I sing the clash of bayonets, of sabres that flash and cleave.
"And wilt thou sing the maimed ones, too, that go with pinnedup sleeve?"

I sing acclaimed generals that bring the victory home.
"Ah, but the broken bodies that drip like honey-comb!"

I sing of hosts triumphant, long ranks of marching men.
"And wilt thou sing the shadowy hosts that never march again?"

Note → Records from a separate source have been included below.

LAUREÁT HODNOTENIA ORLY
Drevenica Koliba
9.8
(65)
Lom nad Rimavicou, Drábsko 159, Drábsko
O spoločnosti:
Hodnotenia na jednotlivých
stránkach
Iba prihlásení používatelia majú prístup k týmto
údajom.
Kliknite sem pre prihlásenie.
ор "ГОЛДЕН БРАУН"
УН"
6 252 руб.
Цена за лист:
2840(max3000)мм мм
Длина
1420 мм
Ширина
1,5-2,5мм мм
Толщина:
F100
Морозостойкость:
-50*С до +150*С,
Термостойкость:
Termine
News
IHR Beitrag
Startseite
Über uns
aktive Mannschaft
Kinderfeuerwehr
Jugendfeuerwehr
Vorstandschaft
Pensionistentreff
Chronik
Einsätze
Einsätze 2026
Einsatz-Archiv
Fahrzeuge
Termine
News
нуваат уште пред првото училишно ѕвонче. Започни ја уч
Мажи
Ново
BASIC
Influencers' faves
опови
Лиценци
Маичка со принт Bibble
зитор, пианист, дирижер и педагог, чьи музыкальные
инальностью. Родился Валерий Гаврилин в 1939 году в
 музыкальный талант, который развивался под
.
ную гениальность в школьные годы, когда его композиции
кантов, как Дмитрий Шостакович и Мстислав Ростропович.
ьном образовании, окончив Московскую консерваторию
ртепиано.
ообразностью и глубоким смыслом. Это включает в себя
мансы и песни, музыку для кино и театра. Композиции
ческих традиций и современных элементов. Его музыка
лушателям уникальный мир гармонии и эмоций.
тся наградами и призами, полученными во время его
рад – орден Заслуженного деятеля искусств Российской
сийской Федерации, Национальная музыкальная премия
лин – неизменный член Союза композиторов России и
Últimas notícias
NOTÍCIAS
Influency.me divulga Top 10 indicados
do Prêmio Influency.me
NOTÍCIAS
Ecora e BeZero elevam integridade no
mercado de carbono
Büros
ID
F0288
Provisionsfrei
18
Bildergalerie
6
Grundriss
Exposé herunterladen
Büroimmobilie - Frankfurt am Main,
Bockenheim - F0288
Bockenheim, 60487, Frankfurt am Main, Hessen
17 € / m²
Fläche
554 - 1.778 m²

7 May: "Lady" by Amy Lowell

Lady                                        
By Amy Lowell

You are beautiful and faded
Like an old opera tune
Played upon a harpsichord;
Or like the sun-flooded silks
Of an eighteenth-century boudoir.
In your eyes
Smoulder the fallen roses of outlived minutes,
And the perfume of your soul
Is vague and suffusing,
With the pungence of sealed spice-jars.
Your half-tones delight me,
And I grow mad with gazing
At your blent colors.

My vigor is a new-minted penny,
Which I cast at your feet.
Gather it up from the dust,
That its sparkle may amuse you.

6 May: "Sketch" by Carl Sandburg

Sketch                                                                      
By Carl Sandburg

The shadows of the ships
Rock on the crest
In the low blue lustre
Of the tardy and the soft inrolling tide.

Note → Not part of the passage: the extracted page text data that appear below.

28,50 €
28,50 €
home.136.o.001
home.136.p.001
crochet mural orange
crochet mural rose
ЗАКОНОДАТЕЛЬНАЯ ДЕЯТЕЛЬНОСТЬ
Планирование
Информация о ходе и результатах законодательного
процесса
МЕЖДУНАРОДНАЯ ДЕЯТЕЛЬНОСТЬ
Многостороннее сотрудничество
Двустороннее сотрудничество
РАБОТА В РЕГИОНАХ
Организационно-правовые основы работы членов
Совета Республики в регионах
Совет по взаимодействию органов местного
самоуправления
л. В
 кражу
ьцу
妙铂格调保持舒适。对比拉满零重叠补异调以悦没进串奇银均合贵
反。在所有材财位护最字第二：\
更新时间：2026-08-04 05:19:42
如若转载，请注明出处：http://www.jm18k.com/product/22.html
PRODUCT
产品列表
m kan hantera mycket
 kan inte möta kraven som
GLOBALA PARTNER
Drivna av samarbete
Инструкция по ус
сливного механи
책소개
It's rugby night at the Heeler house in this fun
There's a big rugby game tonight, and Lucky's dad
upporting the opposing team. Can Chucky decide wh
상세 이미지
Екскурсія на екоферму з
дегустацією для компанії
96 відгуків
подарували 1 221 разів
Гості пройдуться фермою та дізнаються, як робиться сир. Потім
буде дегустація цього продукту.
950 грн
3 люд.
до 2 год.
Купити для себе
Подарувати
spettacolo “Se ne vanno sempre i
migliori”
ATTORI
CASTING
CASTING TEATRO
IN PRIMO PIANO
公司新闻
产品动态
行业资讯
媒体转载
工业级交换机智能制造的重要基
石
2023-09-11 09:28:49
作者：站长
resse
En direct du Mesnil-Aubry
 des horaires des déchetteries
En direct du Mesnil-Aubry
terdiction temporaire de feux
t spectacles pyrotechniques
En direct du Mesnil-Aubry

A long brown bar at the dip of the sky
Puts an arm of sand in the span of salt.

The lucid and endless wrinkles
Draw in, lapse and withdraw.
Wavelets crumble and white spent bubbles
Wash on the floor of the beach.

 Rocking on the crest
 In the low blue lustre
 Are the shadows of the ships. 

5 May: "Love Calls us to the Things of this World" by Richard Wilbur


The eyes open to a cry of pulleys, 
And spirited from sleep, the astounded soul   
Hangs for a moment bodiless and simple   
As false dawn. 
                     Outside the open window   
The morning air is all awash with angels. 
    Some are in bed-sheets, some are in blouses,   
Some are in smocks: but truly there they are.   
Now they are rising together in calm swells   
Of halcyon feeling, filling whatever they wear   
With the deep joy of their impersonal breathing; 
    Now they are flying in place, conveying 
The terrible speed of their omnipresence, moving   
And staying like white water; and now of a sudden   
They swoon down into so rapt a quiet 
That nobody seems to be there. 
                                             The soul shrinks 
    From all that it is about to remember, 
From the punctual rape of every blessèd day, 
And cries, 
               “Oh, let there be nothing on earth but laundry,   
Nothing but rosy hands in the rising steam 
And clear dances done in the sight of heaven.” 
    Yet, as the sun acknowledges 
With a warm look the world’s hunks and colors,   
The soul descends once more in bitter love   
To accept the waking body, saying now 
In a changed voice as the man yawns and rises,   
    “Bring them down from their ruddy gallows; 
Let there be clean linen for the backs of thieves;   
Let lovers go fresh and sweet to be undone,   
And the heaviest nuns walk in a pure floating   
Of dark habits, 
                      keeping their difficult balance.”